For a while he lay with closed eyes, as though sleeping. The pain of wounds had ceased, and he began to breathe quietly; but his life was slowly ebbing away, and now he seemed to awake, as from a pleasant dream.

"Venerable sir," said he, "what a blessing for me that the Buddha came upon earth and taught you and made our paths meet and made you comfort me. While I was dozing I beheld as in a vision the scene of the Tathagata's finat entering into Nirvana. In former years I saw a picture of it which made a deep impression on my mind, and the recollection of it is a solace to me in my dying hour."

"Indeed, it is a blessing," replied the samana, "that the Buddha appeared upon earth; he dispelled the darkness begotten by ill will and error, and attained supreme enlightenment, He lived among us as one of us, being subject to the ills of life, pain, disease, and death, not unlike any mortal. Yet he extiguished in himself all selfishness, all lust, all greed for wealth and love of pleasure, all ambition for fame and power, all hankering for things of the world and clinging to anything transitory and illusive. He was bent only on the one aim, to reach the immortal and to actualise in his being that which cannot die. Through the good Karma of former existences and his own life he reached at last the blessed state of Nirvana, and when the end came he passed away in that final passing away which leaves nothing behind but extinguishes all that is transitory and mortal. Oh, that all men could give up clinging and thereby rid themselves of passion, envy, and hatred!"
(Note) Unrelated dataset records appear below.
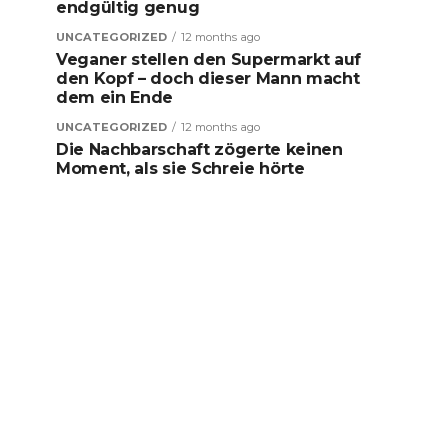
endgültig genug
UNCATEGORIZED
12 months ago
Veganer stellen den Supermarkt auf
den Kopf – doch dieser Mann macht
dem ein Ende
UNCATEGORIZED
12 months ago
Die Nachbarschaft zögerte keinen
Moment, als sie Schreie hörte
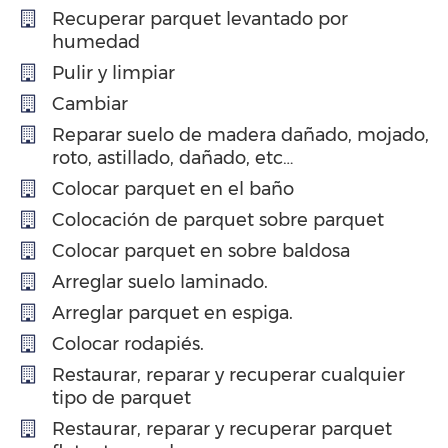
Recuperar parquet levantado por
humedad
Pulir y limpiar
Cambiar
Reparar suelo de madera dañado, mojado,
roto, astillado, dañado, etc…
Colocar parquet en el baño
Colocación de parquet sobre parquet
Colocar parquet en sobre baldosa
Arreglar suelo laminado.
Arreglar parquet en espiga.
Colocar rodapiés.
Restaurar, reparar y recuperar cualquier
tipo de parquet
Restaurar, reparar y recuperar parquet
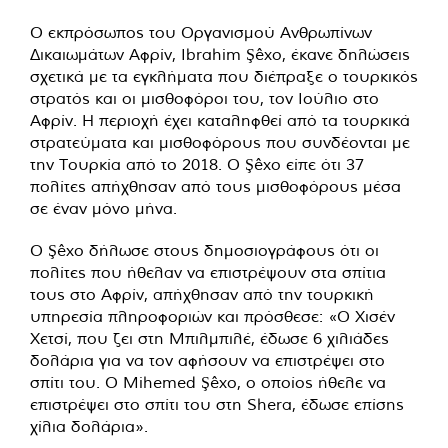
Ο εκπρόσωπος του Οργανισμού Ανθρωπίνων
Δικαιωμάτων Αφρίν, Ibrahim Şêxo, έκανε δηλώσεις
σχετικά με τα εγκλήματα που διέπραξε ο τουρκικός
στρατός και οι μισθοφόροι του, τον Ιούλιο στο
Αφρίν. Η περιοχή έχει καταληφθεί από τα τουρκικά
στρατεύματα και μισθοφόρους που συνδέονται με
την Τουρκία από το 2018. Ο Şêxo είπε ότι 37
πολίτες απήχθησαν από τους μισθοφόρους μέσα
σε έναν μόνο μήνα.
Ο Şêxo δήλωσε στους δημοσιογράφους ότι οι
πολίτες που ήθελαν να επιστρέψουν στα σπίτια
τους στο Αφρίν, απήχθησαν από την τουρκική
υπηρεσία πληροφοριών και πρόσθεσε: «Ο Χισέν
Χετσί, που ζει στη Μπιλμπιλέ, έδωσε 6 χιλιάδες
δολάρια για να τον αφήσουν να επιστρέψει στο
σπίτι του. Ο Mihemed Şêxo, ο οποίος ήθελε να
επιστρέψει στο σπίτι του στη Shera, έδωσε επίσης
χίλια δολάρια».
Mahaduta imbibed the words of the samana with the eagerness of a thirsty man who is refreshed by a drink of water that is pure and coll and sweet. He wanted to speak, but he could scarcely rally enough strength to open his mouth and move his lips. He beckoned assent and showed his anxiety to embrace the doctrine of the Tathagata.

Panthaka wetted the dying man's lips and soothed his pain, and when the robber chief, unable to speak, silently folded his hands, he spoke for him and gave utterance to such vows as the latter was ready to make. The samana's words were like music to the ears of Mahaduta. Filled with the joy that originates with good resolutions and entranced by the prospect of advance in the search for a higher and better life, his eyes began to stare and all pain ceased.

So the robber chief died converted in the arms of the samana.